# Document passage
It’s been a couple of months now and the plants have never been more lush and green, the bottom 2 feet of every tree is now growing again and I’m on the lookout for another guard dog…a small guard dog…one I can master.

* Only this week my grand kids have explored my yard for the first time ever..
**He didn’t care much for his dog food but when it came to compost he would eat his fill then come to you for a cuddle…just him and his breath of death.

I am reminded of the first rule of dog training.
Rule one: You must be smarter than the dog.


Thursday, September 15, 2011

iPod People.

Ever wonder about those people you see about the place with the white cords hanging from their ears?
Nodding their heads in time to some unheard tune, smiling that weird way they do when they see you looking at them.
It may be easy to mistake them for some poor Tourette Syndrome sufferer, but don’t be fooled by their apparently harmless game of musical charades. They’re watching you!
They're watching you and what you do…because they're people watchers!
They observe your gestures and take notes for later… later when they add you as yet another victim of their blog!
..and what makes you think that they're not listening to you as well, you cant hear their music; and just because they bob theirs heads as if to some tune does not mean they actually are…for all you know your discreet conversation is being monitored to be later twisted into a very interesting blog subject.

# Task instructions
Answer these questions about the blog text:
(a) What is rule one of dog training?
(b) What date is given above the "iPod People" entry?
(c) What does the writer call the people with white cords hanging from their ears?

Extracted page text data
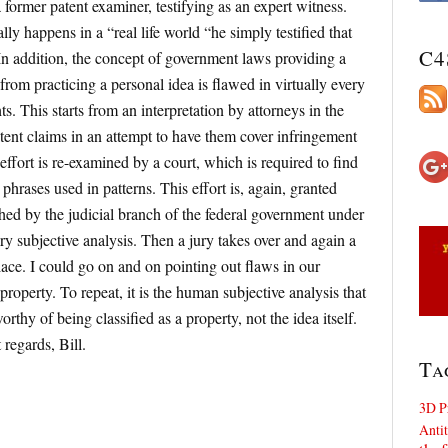
former patent examiner, testifying as an expert witness.
y happens in a “real life world “he simply testified that
C4
. In addition, the concept of government laws providing a
 from practicing a personal idea is flawed in virtually every
hts. This starts from an interpretation by attorneys in the
atent claims in an attempt to have them cover infringement
 effort is re-examined by a court, which is required to find
hrases used in patterns. This effort is, again, granted
ed by the judicial branch of the federal government under
ry subjective analysis. Then a jury takes over and again a
lace. I could go on and on pointing out flaws in our
property. To repeat, it is the human subjective analysis that
rthy of being classified as a property, not the idea itself.
regards, Bill.
Ta
3D P
Antit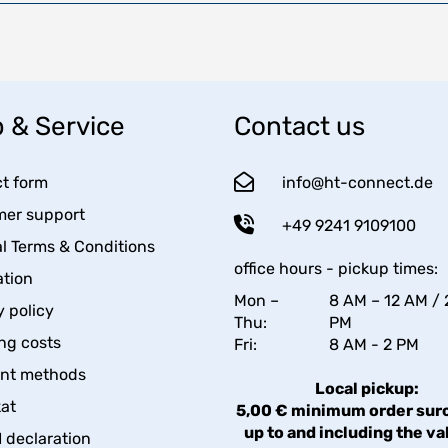
 & Service
Contact us
t form
info@ht-connect.de
er support
+49 9241 9109100
l Terms & Conditions
office hours - pickup times:
tion
Mon –
8 AM – 12 AM / 
y policy
Thu:
PM
ng costs
Fri:
8 AM - 2 PM
nt methods
Local pickup:
kat
5,00 € minimum order sur
up to and including the va
declaration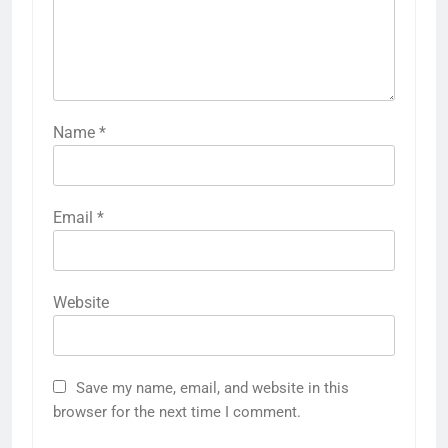
Name
*
Email
*
Website
Save my name, email, and website in this
browser for the next time I comment.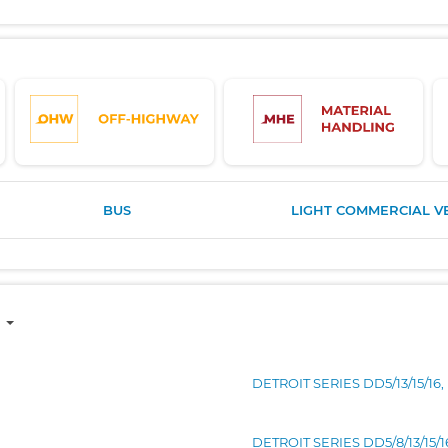
BUS
LIGHT COMMERCIAL V
DETROIT SERIES DD5/13/15/16
DETROIT SERIES DD5/8/13/15/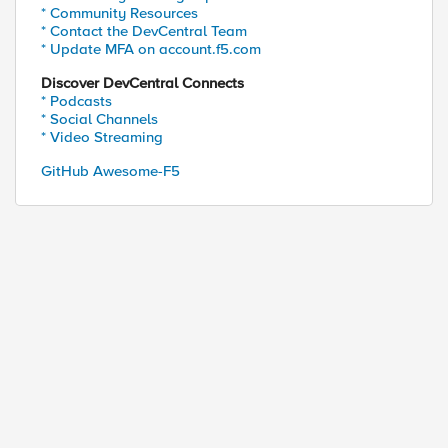
* Community Resources
* Contact the DevCentral Team
* Update MFA on account.f5.com
Discover DevCentral Connects
* Podcasts
* Social Channels
* Video Streaming
GitHub Awesome-F5
ed by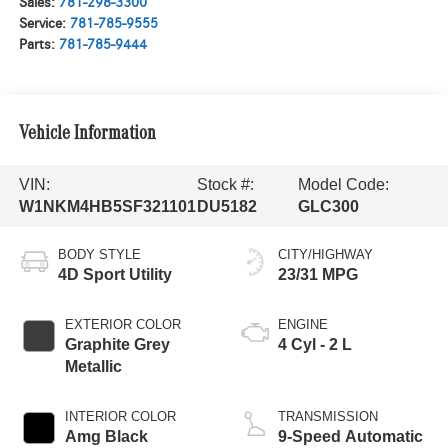
Sales:
781-298-3300
Service:
781-785-9555
Parts:
781-785-9444
Vehicle Information
VIN:
Stock #:
Model Code:
W1NKM4HB5SF321101
DU5182
GLC300
BODY STYLE
CITY/HIGHWAY
4D Sport Utility
23/31 MPG
EXTERIOR COLOR
ENGINE
Graphite Grey
4 Cyl - 2 L
Metallic
INTERIOR COLOR
TRANSMISSION
Amg Black
9-Speed Automatic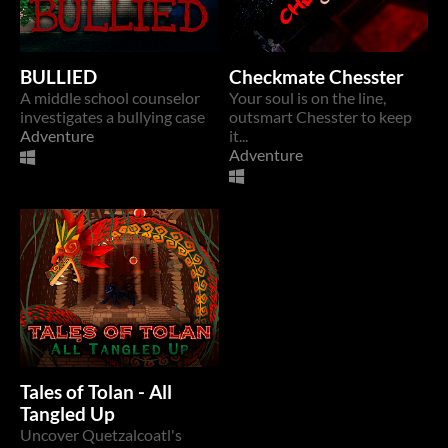
BULLIED
Checkmate Chesster
A middle school counselor
Your soul is on the line,
investigates a bullying case
outsmart Chesster to keep
Adventure
it...
Adventure
Tales of Tolan - All
Tangled Up
Uncover Quetzalcoatl's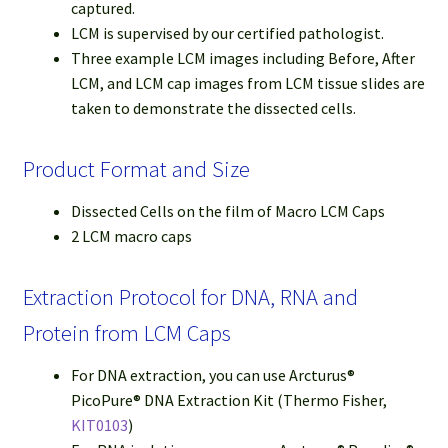
captured.
LCM is supervised by our certified pathologist.
Three example LCM images including Before, After
LCM, and LCM cap images from LCM tissue slides are
taken to demonstrate the dissected cells.
Product Format and Size
Dissected Cells on the film of Macro LCM Caps
2 LCM macro caps
Extraction Protocol for DNA, RNA and
Protein from LCM Caps
For DNA extraction, you can use Arcturus®
PicoPure® DNA Extraction Kit (Thermo Fisher,
KIT0103
)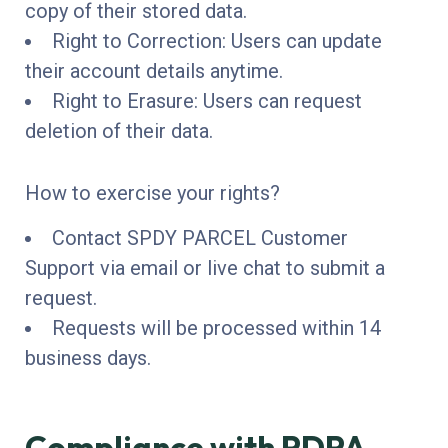
copy of their stored data.
Right to Correction: Users can update
their account details anytime.
Right to Erasure: Users can request
deletion of their data.
How to exercise your rights?
Contact SPDY PARCEL Customer
Support via email or live chat to submit a
request.
Requests will be processed within 14
business days.
Compliance with PDPA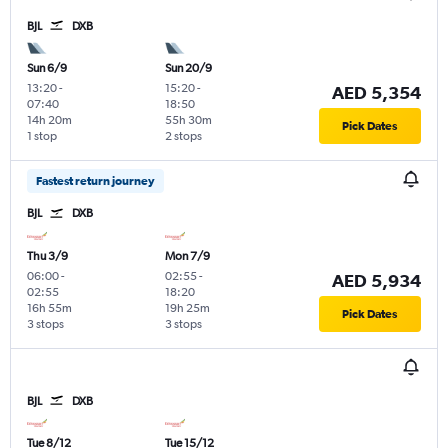
BJL
DXB
Sun 6/9
Sun 20/9
13:20
-
15:20
-
AED 5,354
07:40
18:50
14h 20m
55h 30m
Pick Dates
1 stop
2 stops
Fastest return journey
BJL
DXB
Thu 3/9
Mon 7/9
06:00
-
02:55
-
AED 5,934
02:55
18:20
16h 55m
19h 25m
Pick Dates
3 stops
3 stops
BJL
DXB
Tue 8/12
Tue 15/12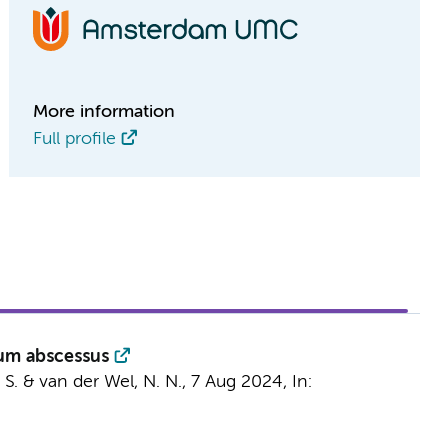
More information
Full profile
ium abscessus
 S. &
van der Wel, N. N.
,
7 Aug 2024
,
In: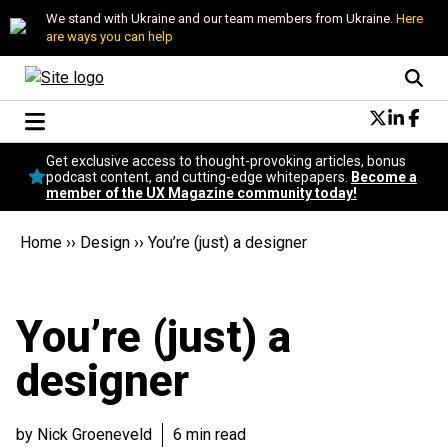
We stand with Ukraine and our team members from Ukraine.
Here
are ways you can help
Conversational Design
Get exclusive access to thought-provoking articles, bonus
Neuroscience
podcast content, and cutting-edge whitepapers.
Become a
member of the UX Magazine community today!
Podcast
Latest
Home
››
Design
››
You’re (just) a designer
Popular
Topics
UX Magazine Community
You’re (just) a
Become a member
designer
by Nick Groeneveld
6 min read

# Your response
(a) You must be smarter than the dog.
(b) Thursday, September 15, 2011.
(c) People watchers.